Microsoft Online Crash Analysis has a meomory test utility, or there are any number of other utilities out there. Also make sure the print engine is up-to-date and perhaps reload it.
 
Hi John, and PrepressTech...thanks for the responses.

John, the same files that are used to generate plates are used to generate proofs (both VPs and hardcopy) with a key difference being the proof files are downsampled from 2400 to 360 dpi.

Prepress Tech: if there were a RAM issue would we not see generalized instability in the server rather than just one element of Prinergy? My experience iwth RAM is that it wither works or it doesn't, there's no incremental failure.

What I find odd about this is that the location of the lines appears random. The lines appear on a complex map on one page yet not another, similarly complex map on an adjacent page. Generally speaking the lines only appear on process images and not on vechor graphics or spot colours.

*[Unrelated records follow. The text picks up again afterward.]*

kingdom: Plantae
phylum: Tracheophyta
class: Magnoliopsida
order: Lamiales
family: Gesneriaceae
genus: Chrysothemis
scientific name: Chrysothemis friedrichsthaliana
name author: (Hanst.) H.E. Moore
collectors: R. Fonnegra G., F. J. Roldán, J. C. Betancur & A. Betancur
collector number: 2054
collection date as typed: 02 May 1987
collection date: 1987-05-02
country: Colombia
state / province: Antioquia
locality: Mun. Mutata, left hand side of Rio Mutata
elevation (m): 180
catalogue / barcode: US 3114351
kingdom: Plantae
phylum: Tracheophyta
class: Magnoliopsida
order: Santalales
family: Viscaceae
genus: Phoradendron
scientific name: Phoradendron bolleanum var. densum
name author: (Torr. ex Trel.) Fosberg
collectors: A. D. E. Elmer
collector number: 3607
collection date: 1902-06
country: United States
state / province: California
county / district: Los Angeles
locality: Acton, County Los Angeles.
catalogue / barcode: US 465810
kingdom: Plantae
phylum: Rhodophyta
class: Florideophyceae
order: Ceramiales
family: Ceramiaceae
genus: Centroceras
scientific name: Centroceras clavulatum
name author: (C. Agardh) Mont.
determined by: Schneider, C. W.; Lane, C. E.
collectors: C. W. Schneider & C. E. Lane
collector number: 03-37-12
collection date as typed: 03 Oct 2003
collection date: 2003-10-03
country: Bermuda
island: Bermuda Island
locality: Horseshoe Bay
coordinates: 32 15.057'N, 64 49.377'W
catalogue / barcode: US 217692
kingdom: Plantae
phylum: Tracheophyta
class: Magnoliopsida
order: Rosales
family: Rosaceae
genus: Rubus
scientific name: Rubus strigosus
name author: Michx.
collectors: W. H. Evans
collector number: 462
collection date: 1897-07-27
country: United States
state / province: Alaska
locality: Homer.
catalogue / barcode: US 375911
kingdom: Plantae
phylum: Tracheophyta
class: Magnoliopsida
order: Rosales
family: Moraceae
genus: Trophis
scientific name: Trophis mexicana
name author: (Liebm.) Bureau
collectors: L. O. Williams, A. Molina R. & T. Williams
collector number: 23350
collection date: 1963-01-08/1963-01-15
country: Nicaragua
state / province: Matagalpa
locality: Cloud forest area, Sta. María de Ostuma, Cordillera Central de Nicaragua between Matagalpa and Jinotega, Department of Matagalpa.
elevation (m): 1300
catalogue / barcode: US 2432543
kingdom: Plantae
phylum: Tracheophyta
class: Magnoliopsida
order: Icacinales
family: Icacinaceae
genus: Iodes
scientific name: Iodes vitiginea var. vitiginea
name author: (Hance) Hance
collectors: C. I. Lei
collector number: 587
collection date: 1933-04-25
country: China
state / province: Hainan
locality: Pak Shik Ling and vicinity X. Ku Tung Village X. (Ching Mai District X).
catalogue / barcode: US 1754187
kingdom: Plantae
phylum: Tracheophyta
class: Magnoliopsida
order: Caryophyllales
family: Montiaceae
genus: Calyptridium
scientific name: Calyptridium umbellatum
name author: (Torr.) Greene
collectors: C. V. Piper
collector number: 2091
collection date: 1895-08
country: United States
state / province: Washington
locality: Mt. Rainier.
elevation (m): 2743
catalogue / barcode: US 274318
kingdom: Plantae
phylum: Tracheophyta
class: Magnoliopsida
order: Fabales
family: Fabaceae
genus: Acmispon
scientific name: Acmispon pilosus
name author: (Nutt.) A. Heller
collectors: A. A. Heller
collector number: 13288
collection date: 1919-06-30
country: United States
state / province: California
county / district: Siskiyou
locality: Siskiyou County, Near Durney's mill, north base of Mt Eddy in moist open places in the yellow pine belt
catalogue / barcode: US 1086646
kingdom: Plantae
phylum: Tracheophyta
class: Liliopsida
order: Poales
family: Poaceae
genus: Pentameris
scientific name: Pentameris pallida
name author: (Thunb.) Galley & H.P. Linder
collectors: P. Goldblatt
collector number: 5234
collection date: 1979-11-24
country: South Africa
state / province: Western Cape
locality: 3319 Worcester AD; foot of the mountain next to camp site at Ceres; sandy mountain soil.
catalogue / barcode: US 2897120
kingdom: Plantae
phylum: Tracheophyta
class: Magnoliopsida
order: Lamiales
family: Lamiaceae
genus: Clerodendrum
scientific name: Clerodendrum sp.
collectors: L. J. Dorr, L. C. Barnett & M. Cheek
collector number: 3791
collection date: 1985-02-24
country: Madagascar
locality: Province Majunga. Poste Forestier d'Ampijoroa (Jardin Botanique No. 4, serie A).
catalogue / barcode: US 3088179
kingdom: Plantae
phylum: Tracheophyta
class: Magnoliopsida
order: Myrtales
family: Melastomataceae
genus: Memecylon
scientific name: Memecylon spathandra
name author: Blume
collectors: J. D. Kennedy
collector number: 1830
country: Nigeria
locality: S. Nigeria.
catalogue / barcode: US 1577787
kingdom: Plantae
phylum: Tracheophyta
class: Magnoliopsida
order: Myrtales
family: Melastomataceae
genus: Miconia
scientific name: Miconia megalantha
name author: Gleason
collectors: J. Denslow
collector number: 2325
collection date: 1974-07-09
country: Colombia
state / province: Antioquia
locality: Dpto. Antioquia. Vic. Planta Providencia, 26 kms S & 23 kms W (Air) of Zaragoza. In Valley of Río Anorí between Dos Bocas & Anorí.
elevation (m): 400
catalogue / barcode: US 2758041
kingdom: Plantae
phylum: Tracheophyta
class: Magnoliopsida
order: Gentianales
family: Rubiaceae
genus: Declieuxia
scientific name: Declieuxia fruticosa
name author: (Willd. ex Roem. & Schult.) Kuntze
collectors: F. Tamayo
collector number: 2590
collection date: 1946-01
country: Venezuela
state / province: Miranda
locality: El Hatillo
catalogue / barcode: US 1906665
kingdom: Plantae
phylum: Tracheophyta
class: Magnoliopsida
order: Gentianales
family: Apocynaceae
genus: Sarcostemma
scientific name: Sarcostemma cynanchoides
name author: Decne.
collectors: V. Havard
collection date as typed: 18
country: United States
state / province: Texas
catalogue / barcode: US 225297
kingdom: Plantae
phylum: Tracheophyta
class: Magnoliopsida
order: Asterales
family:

I'll speak with the IT Dept and get them to review/test the RAM in any case.

thank you again

Phil
 
How exactly are you downsampling the files for proofing? I ask because you are only seeing the problem in the downsampled files. And "the same files that are used to generate plates are used to generate proofs" is not really accurate because the plate files are 2400 dpi while your proof files are 360 dpi.

When we were making hard copy proofs we would create imposed one-bit tiffs from Prinergy for the CTP and the proofer using different process templates. The process template for the CTP imaged the one-bit tiffs @ 2400 dpi while the process template for the proofer imaged the one-bit tiffs @ 600 dpi. We never saw any lines like what you described.